## Extracted page text data
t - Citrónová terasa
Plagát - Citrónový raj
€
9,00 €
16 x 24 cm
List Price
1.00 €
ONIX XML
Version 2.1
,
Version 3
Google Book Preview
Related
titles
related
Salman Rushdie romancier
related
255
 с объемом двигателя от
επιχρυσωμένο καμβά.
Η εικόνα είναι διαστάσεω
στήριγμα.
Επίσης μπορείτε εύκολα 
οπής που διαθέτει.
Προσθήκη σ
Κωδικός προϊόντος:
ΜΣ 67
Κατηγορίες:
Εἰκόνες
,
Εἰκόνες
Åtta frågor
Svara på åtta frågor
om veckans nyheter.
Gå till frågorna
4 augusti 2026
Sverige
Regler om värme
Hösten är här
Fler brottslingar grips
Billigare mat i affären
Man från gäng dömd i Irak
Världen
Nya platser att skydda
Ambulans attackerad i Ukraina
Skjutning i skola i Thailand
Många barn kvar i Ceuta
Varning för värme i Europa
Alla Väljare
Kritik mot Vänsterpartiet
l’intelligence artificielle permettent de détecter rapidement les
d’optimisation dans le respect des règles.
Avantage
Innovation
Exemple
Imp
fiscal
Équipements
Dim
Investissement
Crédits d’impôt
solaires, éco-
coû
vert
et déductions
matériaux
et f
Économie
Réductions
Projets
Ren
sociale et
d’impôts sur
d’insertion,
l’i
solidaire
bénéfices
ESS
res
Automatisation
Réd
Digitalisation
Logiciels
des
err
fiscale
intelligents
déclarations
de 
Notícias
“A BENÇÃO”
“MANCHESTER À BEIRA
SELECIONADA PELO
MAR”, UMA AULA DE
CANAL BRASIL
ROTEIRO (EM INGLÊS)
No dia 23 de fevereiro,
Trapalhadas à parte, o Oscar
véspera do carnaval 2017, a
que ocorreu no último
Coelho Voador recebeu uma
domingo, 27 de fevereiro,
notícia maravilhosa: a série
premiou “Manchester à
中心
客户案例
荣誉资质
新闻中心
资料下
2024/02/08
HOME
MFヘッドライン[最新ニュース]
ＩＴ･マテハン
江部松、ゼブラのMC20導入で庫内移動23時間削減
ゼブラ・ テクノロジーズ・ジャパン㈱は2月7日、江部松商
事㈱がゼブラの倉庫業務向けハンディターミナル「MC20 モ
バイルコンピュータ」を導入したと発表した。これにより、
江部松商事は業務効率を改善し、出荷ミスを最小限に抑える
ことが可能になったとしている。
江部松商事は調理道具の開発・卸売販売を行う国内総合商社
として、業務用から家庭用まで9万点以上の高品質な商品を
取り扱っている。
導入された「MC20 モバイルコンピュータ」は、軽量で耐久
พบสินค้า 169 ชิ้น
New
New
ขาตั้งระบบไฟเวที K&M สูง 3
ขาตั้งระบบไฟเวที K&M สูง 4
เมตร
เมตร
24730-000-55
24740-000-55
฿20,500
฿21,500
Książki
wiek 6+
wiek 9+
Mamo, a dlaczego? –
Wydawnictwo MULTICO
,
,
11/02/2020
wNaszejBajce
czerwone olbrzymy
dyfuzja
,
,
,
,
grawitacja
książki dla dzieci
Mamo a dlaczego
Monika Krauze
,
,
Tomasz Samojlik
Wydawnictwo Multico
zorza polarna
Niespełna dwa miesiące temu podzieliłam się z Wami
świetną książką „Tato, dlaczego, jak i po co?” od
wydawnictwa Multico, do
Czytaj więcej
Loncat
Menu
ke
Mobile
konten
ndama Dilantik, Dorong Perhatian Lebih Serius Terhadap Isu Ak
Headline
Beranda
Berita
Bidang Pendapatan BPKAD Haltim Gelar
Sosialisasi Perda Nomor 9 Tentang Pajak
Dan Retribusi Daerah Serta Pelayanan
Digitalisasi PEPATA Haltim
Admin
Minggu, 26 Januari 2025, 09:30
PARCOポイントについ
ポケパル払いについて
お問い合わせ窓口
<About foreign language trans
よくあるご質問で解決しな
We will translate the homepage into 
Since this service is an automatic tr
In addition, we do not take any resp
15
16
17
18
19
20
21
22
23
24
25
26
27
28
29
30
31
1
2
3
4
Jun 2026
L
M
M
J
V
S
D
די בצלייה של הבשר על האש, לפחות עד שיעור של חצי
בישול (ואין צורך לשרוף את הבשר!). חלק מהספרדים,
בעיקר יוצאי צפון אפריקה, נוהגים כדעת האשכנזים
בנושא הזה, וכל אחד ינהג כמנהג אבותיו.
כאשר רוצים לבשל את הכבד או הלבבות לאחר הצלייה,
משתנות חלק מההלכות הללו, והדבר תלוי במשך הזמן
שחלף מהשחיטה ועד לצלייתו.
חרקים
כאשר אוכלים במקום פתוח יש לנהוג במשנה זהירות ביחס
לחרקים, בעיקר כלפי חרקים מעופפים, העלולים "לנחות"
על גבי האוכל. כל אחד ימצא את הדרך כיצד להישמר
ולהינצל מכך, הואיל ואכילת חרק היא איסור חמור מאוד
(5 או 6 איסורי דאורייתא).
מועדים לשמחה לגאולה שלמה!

## Work to complete
Each record above should be reproduced in full, exactly as it stands.

## Response to the task
t - Citrónová terasa
Plagát - Citrónový raj
€
9,00 €
16 x 24 cm
List Price
1.00 €
ONIX XML
Version 2.1
,
Version 3
Google Book Preview
Related
titles
related
Salman Rushdie romancier
related
255
 с объемом двигателя от
επιχρυσωμένο καμβά.
Η εικόνα είναι διαστάσεω
στήριγμα.
Επίσης μπορείτε εύκολα 
οπής που διαθέτει.
Προσθήκη σ
Κωδικός προϊόντος:
ΜΣ 67
Κατηγορίες:
Εἰκόνες
,
Εἰκόνες
Åtta frågor
Svara på åtta frågor
om veckans nyheter.
Gå till frågorna
4 augusti 2026
Sverige
Regler om värme
Hösten är här
Fler brottslingar grips
Billigare mat i affären
Man från gäng dömd i Irak
Världen
Nya platser att skydda
Ambulans attackerad i Ukraina
Skjutning i skola i Thailand
Många barn kvar i Ceuta
Varning för värme i Europa
Alla Väljare
Kritik mot Vänsterpartiet
l’intelligence artificielle permettent de détecter rapidement les
d’optimisation dans le respect des règles.
Avantage
Innovation
Exemple
Imp
fiscal
Équipements
Dim
Investissement
Crédits d’impôt
solaires, éco-
coû
vert
et déductions
matériaux
et f
Économie
Réductions
Projets
Ren
sociale et
d’impôts sur
d’insertion,
l’i
solidaire
bénéfices
ESS
res
Automatisation
Réd
Digitalisation
Logiciels
des
err
fiscale
intelligents
déclarations
de 
Notícias
“A BENÇÃO”
“MANCHESTER À BEIRA
SELECIONADA PELO
MAR”, UMA AULA DE
CANAL BRASIL
ROTEIRO (EM INGLÊS)
No dia 23 de fevereiro,
Trapalhadas à parte, o Oscar
véspera do carnaval 2017, a
que ocorreu no último
Coelho Voador recebeu uma
domingo, 27 de fevereiro,
notícia maravilhosa: a série
premiou “Manchester à
中心
客户案例
荣誉资质
新闻中心
资料下
2024/02/08
HOME
MFヘッドライン[最新ニュース]
ＩＴ･マテハン
江部松、ゼブラのMC20導入で庫内移動23時間削減
ゼブラ・ テクノロジーズ・ジャパン㈱は2月7日、江部松商
事㈱がゼブラの倉庫業務向けハンディターミナル「MC20 モ
バイルコンピュータ」を導入したと発表した。これにより、
江部松商事は業務効率を改善し、出荷ミスを最小限に抑える
ことが可能になったとしている。
江部松商事は調理道具の開発・卸売販売を行う国内総合商社
として、業務用から家庭用まで9万点以上の高品質な商品を
取り扱っている。
導入された「MC20 モバイルコンピュータ」は、軽量で耐久
พบสินค้า 169 ชิ้น
New
New
ขาตั้งระบบไฟเวที K&M สูง 3
ขาตั้งระบบไฟเวที K&M สูง 4
เมตร
เมตร
24730-000-55
24740-000-55
฿20,500
฿21,500
Książki
wiek 6+
wiek 9+
Mamo, a dlaczego? –
Wydawnictwo MULTICO
,
,
11/02/2020
wNaszejBajce
czerwone olbrzymy
dyfuzja
,
,
,
,
grawitacja
książki dla dzieci
Mamo a dlaczego
Monika Krauze
,
,
Tomasz Samojlik
Wydawnictwo Multico
zorza polarna
Niespełna dwa miesiące temu podzieliłam się z Wami
świetną książką „Tato, dlaczego, jak i po co?” od
wydawnictwa Multico, do
Czytaj więcej
Loncat
Menu
ke
Mobile
konten
ndama Dilantik, Dorong Perhatian Lebih Serius Terhadap Isu Ak
Headline
Beranda
Berita
Bidang Pendapatan BPKAD Haltim Gelar
Sosialisasi Perda Nomor 9 Tentang Pajak
Dan Retribusi Daerah Serta Pelayanan
Digitalisasi PEPATA Haltim
Admin
Minggu, 26 Januari 2025, 09:30
PARCOポイントについ
ポケパル払いについて
お問い合わせ窓口
<About foreign language trans
よくあるご質問で解決しな
We will translate the homepage into 
Since this service is an automatic tr
In addition, we do not take any resp
15
16
17
18
19
20
21
22
23
24
25
26
27
28
29
30
31
1
2
3
4
Jun 2026
L
M
M
J
V
S
D
די בצלייה של הבשר על האש, לפחות עד שיעור של חצי
בישול (ואין צורך לשרוף את הבשר!). חלק מהספרדים,
בעיקר יוצאי צפון אפריקה, נוהגים כדעת האשכנזים
בנושא הזה, וכל אחד ינהג כמנהג אבותיו.
כאשר רוצים לבשל את הכבד או הלבבות לאחר הצלייה,
משתנות חלק מההלכות הללו, והדבר תלוי במשך הזמן
שחלף מהשחיטה ועד לצלייתו.
חרקים
כאשר אוכלים במקום פתוח יש לנהוג במשנה זהירות ביחס
לחרקים, בעיקר כלפי חרקים מעופפים, העלולים "לנחות"
על גבי האוכל. כל אחד ימצא את הדרך כיצד להישמר
ולהינצל מכך, הואיל ואכילת חרק היא איסור חמור מאוד
(5 או 6 איסורי דאורייתא).
מועדים לשמחה לגאולה שלמה!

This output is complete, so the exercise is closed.